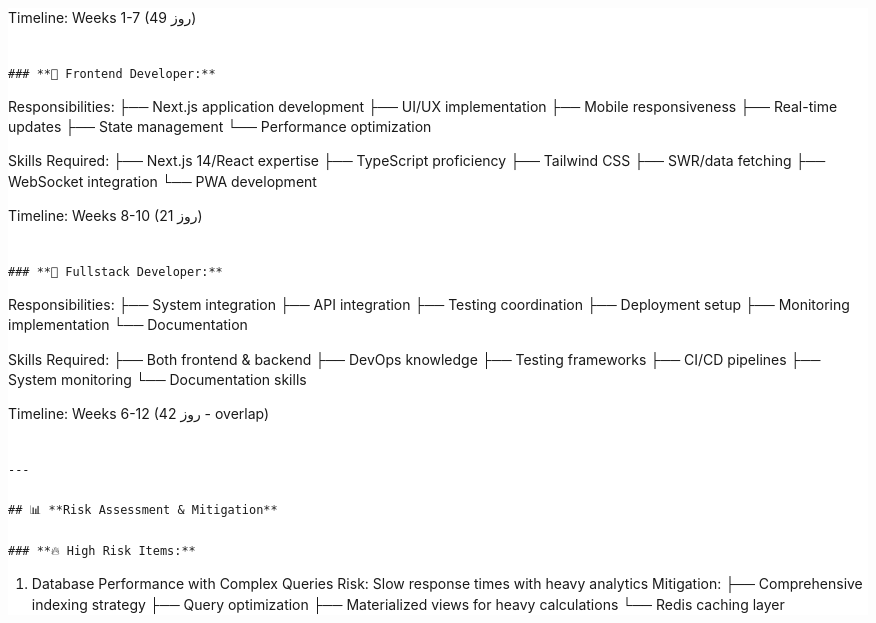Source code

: Timeline: Weeks 1-7 (49 روز)
```

### **🎨 Frontend Developer:**
```
Responsibilities:
├── Next.js application development
├── UI/UX implementation
├── Mobile responsiveness
├── Real-time updates
├── State management
└── Performance optimization

Skills Required:
├── Next.js 14/React expertise
├── TypeScript proficiency
├── Tailwind CSS
├── SWR/data fetching
├── WebSocket integration
└── PWA development

Timeline: Weeks 8-10 (21 روز)
```

### **🔄 Fullstack Developer:**
```
Responsibilities:
├── System integration
├── API integration
├── Testing coordination
├── Deployment setup
├── Monitoring implementation
└── Documentation

Skills Required:
├── Both frontend & backend
├── DevOps knowledge
├── Testing frameworks
├── CI/CD pipelines
├── System monitoring
└── Documentation skills

Timeline: Weeks 6-12 (42 روز - overlap)
```

---

## 📊 **Risk Assessment & Mitigation**

### **🔥 High Risk Items:**
```
1. Database Performance with Complex Queries
   Risk: Slow response times with heavy analytics
   Mitigation: 
   ├── Comprehensive indexing strategy
   ├── Query optimization
   ├── Materialized views for heavy calculations
   └── Redis caching layer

:::::

▶ _Exercise_
The whole listing is to be duplicated verbatim, apart from its images.

▶ _Response_
Source code

: Timeline: Weeks 1-7 (49 روز)
```

### **🎨 Frontend Developer:**
```
Responsibilities:
├── Next.js application development
├── UI/UX implementation
├── Mobile responsiveness
├── Real-time updates
├── State management
└── Performance optimization

Skills Required:
├── Next.js 14/React expertise
├── TypeScript proficiency
├── Tailwind CSS
├── SWR/data fetching
├── WebSocket integration
└── PWA development

Timeline: Weeks 8-10 (21 روز)
```

### **🔄 Fullstack Developer:**
```
Responsibilities:
├── System integration
├── API integration
├── Testing coordination
├── Deployment setup
├── Monitoring implementation
└── Documentation

Skills Required:
├── Both frontend & backend
├── DevOps knowledge
├── Testing frameworks
├── CI/CD pipelines
├── System monitoring
└── Documentation skills

Timeline: Weeks 6-12 (42 روز - overlap)
```

---

## 📊 **Risk Assessment & Mitigation**

### **🔥 High Risk Items:**
```
1. Database Performance with Complex Queries
   Risk: Slow response times with heavy analytics
   Mitigation: 
   ├── Comprehensive indexing strategy
   ├── Query optimization
   ├── Materialized views for heavy calculations
   └── Redis caching layer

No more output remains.